Captain Henderson said what information they did have was the refueling track, the time of the rendezvous and the call sign of the receiver, a C-17 Globemaster III from the Mississippi Air National Guard's 172nd Airlift Wing C-17 that had left Iraq at about 1 a.m. Greenwich Mean Time.

The Air Guard's mission was unique as the majority of its C-17 flights are to the Landstuhl Regional Medical Facility in Germany.

"Our crews are able to make changes to meet the needs of the Air Force as the mission dictates," said Lt. Col. David Buck, a Mississippi Air National Guardsman spokesperson. "There was a lot of scrambling they had to do to make this mission happen."

The same can be said of the crews at Mildenhall.

"The maintainers and my crew worked unbelievably fast because we realized how critical the mission was," Captain Henderson said. "We basically planned it from scratch."

The KC-135 launched from RAF Mildenhall at 6:30 a.m., and passed more than 16,000 gallons of fuel to the C-17 over the England-Scotland border. Colonel Buck said the C-17 arrived in Maryland just before 3 p.m. GMT.

On the trip back to RAF Mildenhall, Captain Henderson's crew ran into a snow storm that required them to circle the base before landing on a runway that had just been cleared by a snow plow.

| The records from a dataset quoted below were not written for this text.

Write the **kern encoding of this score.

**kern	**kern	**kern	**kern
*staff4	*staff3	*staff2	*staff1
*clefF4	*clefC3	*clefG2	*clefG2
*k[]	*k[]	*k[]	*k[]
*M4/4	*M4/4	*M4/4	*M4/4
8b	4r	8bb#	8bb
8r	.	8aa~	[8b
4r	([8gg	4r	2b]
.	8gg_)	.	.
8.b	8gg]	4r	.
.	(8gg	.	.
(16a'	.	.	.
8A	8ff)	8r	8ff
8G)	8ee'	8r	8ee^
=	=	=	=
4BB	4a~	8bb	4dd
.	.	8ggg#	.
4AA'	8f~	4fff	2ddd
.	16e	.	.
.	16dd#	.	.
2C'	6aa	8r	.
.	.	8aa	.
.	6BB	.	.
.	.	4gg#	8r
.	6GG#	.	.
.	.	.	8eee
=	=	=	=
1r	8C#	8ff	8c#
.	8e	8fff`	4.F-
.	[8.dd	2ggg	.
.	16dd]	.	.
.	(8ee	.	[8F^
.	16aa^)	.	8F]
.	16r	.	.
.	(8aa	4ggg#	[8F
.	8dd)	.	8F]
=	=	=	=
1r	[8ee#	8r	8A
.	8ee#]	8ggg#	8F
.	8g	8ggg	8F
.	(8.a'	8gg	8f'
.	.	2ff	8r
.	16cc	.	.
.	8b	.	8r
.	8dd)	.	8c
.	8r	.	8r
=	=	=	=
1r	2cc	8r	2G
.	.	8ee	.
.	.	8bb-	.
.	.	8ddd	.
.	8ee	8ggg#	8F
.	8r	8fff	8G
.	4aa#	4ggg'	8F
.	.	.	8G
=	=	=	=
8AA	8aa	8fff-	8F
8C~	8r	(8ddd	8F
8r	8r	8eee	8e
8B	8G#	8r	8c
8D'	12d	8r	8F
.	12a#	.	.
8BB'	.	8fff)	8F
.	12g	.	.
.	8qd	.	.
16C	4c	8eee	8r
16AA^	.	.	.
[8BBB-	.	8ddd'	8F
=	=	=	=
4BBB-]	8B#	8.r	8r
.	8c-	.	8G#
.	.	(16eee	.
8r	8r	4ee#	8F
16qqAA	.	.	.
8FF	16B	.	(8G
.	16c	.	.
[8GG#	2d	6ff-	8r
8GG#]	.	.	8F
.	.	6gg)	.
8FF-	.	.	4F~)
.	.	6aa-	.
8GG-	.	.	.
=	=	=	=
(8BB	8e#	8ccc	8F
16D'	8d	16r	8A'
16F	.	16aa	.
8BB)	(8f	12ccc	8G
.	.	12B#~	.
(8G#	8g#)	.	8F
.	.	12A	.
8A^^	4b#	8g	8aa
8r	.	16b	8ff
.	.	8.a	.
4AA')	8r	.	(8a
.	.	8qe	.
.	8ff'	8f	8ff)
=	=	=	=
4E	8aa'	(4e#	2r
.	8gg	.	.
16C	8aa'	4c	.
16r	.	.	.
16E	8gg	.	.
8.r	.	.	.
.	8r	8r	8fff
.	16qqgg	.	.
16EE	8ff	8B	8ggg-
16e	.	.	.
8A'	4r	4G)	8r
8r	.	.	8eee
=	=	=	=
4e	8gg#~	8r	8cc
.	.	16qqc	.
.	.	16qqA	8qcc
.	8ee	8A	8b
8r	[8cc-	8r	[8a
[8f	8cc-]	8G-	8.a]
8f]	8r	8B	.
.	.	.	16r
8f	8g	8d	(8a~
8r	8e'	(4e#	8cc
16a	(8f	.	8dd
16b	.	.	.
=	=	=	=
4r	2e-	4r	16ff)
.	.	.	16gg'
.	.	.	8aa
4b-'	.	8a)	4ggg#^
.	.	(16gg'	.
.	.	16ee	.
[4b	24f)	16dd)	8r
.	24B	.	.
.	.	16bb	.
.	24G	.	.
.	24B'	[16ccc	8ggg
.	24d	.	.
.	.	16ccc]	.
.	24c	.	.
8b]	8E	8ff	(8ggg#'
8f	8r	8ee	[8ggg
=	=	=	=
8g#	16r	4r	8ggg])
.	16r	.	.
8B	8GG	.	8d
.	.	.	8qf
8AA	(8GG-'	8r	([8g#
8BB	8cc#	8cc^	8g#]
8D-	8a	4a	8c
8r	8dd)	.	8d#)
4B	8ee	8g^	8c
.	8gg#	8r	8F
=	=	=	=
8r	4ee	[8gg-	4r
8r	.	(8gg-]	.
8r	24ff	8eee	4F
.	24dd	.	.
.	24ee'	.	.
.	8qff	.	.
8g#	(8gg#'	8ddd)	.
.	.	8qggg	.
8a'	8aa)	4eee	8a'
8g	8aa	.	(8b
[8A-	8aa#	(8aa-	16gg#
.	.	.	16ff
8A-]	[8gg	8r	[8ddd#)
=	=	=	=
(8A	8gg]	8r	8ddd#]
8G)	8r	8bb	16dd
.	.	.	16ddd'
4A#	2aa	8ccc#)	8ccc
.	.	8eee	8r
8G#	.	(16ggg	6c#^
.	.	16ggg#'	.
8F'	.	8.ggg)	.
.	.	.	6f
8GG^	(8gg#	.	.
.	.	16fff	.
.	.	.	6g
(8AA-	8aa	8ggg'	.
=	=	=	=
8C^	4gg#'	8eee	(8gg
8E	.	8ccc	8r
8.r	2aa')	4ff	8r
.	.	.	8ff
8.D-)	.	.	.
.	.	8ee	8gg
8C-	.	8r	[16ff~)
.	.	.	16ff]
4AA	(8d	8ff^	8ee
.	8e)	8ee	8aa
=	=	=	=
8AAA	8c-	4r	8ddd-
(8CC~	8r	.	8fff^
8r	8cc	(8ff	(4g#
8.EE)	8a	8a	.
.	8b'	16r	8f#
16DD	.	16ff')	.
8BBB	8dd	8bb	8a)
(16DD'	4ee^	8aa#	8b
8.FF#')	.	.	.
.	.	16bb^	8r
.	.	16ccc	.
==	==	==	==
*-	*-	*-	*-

Captain Henderson said the refueling mission saved the C-17 crew roughly three hours it would have taken for them to land and refuel.

"We weren't the ones carrying (the injured troops), but who knows? We might have saved them a few hours that made the difference between life and death," Captain Henderson said. "But then I thought to myself after we landed that I get to go home today while the guys in the back of that plane are fighting for their lives. It was sobering."